In an interview with the BBC Pidgin, monitored in Lagos last weekend, the Reverend told the BBC anchor, Helen Oyibo, that unless Nigeria was restructured to make its political participation all-inclusive, fringe parties would not be able to win the all-important Presidential election, even if they had the best candidate.

He was reacting to a question on the chances of the Labour Party’s Peter Obi, who is viewed as the third force behind the All Progressives Congress and the Peoples Democratic Party.

Okotie said the fact that only the bigger parties had ruled the country since the return to democracy in 1999 showed clearly how powerful they were.

“Only the PDP and the APC have the national spread and network required to win the Presidency. No small party has such capacity.

“Until the political system is restructured to shift the emphasis away from parties to the people, the dominant parties would continue to hold sway,” Okotie said.

On why he set up FRESH after running for president on the Justice Party, and the NDP, Okotie said it was a deliberate effort to promote his agenda for a paradigm shift.

He said he knew he would never be able to defeat the two dominant parties in a presidential election.

He explained why he did not join either the APC or the PDP: “If I join any of these parties, I would become part of the problem. Most of the big men go to these parties because all they want is power for personal aggrandizement.”

Asked if he ever considered the option of relocating abroad because of the complex problems facing the nation, Okotie said he would not leave Nigeria.

“I don’t want anyone to take from me the land that God gave to me,” he said.

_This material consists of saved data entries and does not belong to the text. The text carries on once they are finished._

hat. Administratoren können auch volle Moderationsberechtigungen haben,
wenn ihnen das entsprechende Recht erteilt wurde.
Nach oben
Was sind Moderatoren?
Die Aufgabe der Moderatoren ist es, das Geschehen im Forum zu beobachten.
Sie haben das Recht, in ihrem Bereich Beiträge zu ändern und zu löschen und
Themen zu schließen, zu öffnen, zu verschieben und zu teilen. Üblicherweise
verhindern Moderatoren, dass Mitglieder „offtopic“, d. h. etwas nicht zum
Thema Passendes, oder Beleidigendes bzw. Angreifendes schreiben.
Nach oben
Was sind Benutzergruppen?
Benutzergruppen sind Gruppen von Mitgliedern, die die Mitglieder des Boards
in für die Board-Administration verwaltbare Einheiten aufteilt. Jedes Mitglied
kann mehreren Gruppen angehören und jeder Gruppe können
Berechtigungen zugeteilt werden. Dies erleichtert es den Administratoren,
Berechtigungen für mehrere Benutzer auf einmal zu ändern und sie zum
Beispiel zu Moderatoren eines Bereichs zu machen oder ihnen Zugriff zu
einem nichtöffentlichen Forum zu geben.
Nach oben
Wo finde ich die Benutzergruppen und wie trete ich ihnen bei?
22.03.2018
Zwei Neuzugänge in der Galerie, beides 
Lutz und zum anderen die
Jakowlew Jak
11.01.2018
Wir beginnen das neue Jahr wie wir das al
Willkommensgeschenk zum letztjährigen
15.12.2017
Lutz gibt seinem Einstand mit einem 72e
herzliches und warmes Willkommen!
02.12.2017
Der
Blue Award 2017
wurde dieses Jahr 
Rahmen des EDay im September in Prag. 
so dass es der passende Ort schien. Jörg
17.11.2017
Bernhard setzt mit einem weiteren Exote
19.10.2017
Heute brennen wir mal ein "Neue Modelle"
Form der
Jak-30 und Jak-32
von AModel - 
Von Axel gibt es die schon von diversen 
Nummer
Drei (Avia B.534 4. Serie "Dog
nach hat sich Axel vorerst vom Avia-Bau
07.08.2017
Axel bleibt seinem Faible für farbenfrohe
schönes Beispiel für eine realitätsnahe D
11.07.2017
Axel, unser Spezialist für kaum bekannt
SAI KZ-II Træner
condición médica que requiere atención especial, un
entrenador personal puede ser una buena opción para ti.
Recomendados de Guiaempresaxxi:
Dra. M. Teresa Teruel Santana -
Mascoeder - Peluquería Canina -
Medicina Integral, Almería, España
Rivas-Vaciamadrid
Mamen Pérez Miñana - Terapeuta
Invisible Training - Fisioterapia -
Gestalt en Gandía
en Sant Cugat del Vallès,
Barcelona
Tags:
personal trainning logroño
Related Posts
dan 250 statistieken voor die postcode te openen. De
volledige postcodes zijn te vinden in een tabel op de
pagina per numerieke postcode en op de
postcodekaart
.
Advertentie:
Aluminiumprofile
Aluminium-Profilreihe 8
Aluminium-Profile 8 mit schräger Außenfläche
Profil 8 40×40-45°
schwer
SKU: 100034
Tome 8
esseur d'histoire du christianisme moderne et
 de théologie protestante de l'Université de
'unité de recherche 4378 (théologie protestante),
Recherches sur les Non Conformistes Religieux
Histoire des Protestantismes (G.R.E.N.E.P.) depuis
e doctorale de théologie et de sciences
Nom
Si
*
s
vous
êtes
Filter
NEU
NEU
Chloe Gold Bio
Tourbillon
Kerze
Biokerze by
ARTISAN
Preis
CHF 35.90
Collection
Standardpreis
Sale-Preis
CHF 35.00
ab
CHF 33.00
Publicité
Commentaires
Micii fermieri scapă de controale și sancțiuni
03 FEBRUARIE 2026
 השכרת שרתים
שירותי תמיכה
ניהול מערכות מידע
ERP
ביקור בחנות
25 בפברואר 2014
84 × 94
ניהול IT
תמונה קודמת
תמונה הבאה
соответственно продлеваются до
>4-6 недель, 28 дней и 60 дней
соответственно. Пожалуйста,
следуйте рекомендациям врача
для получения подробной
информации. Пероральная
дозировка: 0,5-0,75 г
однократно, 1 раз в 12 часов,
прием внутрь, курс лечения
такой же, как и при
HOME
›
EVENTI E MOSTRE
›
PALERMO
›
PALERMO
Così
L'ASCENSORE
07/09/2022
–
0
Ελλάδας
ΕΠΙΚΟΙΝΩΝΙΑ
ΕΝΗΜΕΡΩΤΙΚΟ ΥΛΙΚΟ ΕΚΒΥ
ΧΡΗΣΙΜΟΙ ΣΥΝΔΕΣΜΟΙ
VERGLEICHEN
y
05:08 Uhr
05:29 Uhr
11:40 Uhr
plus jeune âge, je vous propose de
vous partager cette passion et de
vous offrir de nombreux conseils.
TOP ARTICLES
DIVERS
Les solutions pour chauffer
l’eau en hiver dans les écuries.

He said he would continue to promote restructuring and its interim government component, ruling out the option of giving up.

“I am already successful in my area of calling. I don’t need to run away. A time will come when people will depend on what I have said in this restructuring campaign,” Okotie explained.

He also expressed grief on the death of Queen Elizabeth II, saying his prayers were with the British people and others around the world at this moment.